Aerial silk dance instructor Olivia Miller dances April 20 at Culture Shock in Alumni Hall at the Indiana Memorial Union. Miller teaches aerial silk dancing at Aerialogy in Indianapolis. Alex Deryn Buy Photos

The Starbucks at the Indiana Memorial Union was closed Saturday afternoon. But that didn’t stop IU students from flocking to the IMU to study for finals week, nor did the aerial dancing, voguing and loud music in Alumni Hall.

The 33rd annual Culture Shock Festival, run by local student radio station WIUX, took place in Alumni Hall on Saturday. Despite the rainy weather and the festival’s subsequent move indoors, many attended the day of art, music and culture.

Vendors in an adjacent room included booths from the children’s science museum Wonderlab where attendees could experiment with the science of sound, bubble tea shop Bapu Teahouse and a local henna tattoo artist.

Food trucks available to festival-goers along Seventh Street included The Big Cheeze, Seasons in Bloom and La Poblana Taco Truck.

Crowds started to gather at the IMU at 11 a.m., but doors didn’t open until 1 p.m. The performances started at 1:15 p.m. with a set by ktfaithful, the stage name for Bloomington singer-songwriter and IU junior Katie Faith O’Neill.

“It was really natural,” she said. “Seeing my friends made it feel better.”

Next, DJ MADDØG took to the turntables in front of the stage, wearing rainbow platform boots and a neon orange crop top while waving her long ponytail in the air. She spun fast-paced future house and pop remixes as voguers drew in the crowd in front of the setup.

Later, during psychedelic rock band Boa’s set, the guitarist leaped onto the speaker scaffolding to play a solo.

“We’re Boa,” bassist Shane Spader said at the start of the set. “Let’s boogie.”

Members of VD Collective took turns spinning before the last five acts, sampling a variety of music from disco to Death Grips, the experimental rap and hip hop group.

The first headliner, Katherine Paul’s Portland-based musical project Black Belt Eagle Scout, performed a song called “Indians Never Die.”

“Being in a university setting, it looks like New England territory,” she said to a cheering crowd. “So fuck the colonizers.”

Chicago trio Lala Lala tried to connect with the college-age crowd by making up sentences using popular lingo.

“In this house, I’m baby and daddy is my problematic fave,” the band’s singer Lillie West read off her phone.

Next to last of the night was the pop trio SHAED, whose members said they hit up popular Bloomington hotspots such as Mother Bear’s, The Chocolate Moose and The Back Door.

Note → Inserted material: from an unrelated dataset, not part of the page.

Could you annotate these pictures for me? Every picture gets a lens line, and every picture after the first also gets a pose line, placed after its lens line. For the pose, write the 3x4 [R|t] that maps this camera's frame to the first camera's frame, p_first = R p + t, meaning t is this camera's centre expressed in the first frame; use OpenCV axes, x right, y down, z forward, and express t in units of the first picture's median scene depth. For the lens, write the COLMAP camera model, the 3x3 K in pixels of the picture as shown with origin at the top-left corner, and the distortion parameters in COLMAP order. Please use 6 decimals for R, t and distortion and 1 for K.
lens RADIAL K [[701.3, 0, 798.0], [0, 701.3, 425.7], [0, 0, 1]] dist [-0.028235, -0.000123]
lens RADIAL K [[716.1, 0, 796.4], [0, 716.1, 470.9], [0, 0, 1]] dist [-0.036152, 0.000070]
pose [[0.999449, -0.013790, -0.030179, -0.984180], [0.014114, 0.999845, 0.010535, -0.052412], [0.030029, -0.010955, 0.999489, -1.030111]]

SHAED performed its original song “Melt,” which lead singer Chelsea Lee said is about her experience at a major record label. Later, the crowd sang along to every word of the band’s cover of “Take Me to Church” by Hozier.

“I’m so excited for SHAED,” IU sophomore Hannah Cougill said earlier in the day. “I just started listening to them, and they sound like they’re going to be so good live.”

Cougill also worked the festival as a member of WIUX and said preparing for Culture Shock had been a long but rewarding process.

By the time VD Collective was spinning its last set and Chicago rapper Saba was about to take the stage, Alumni Hall was at capacity with a line of people waiting to get in. IU sophomore Dhayshaneil Booker made it to the second row of the crowded room to see Saba.

“I listen to him to relax,” said. “He has a real chill vibe.”

However, during the set, crowds pushed against the metal barricades as the rapper took the stage. Security yelled at those in the front rows to step back. A large dance circle formed in the middle of the crowd as Saba performed his song “Westside Bound 3.”

“And I’m from the part of the city they don’t be talking about,” he rapped. “I gave the west side a new meaning.”

At one point, Saba instructed the crowd to keep their hands up for an entire song. A sea of hands swayed back and forth as he rapped, almost perfectly in time.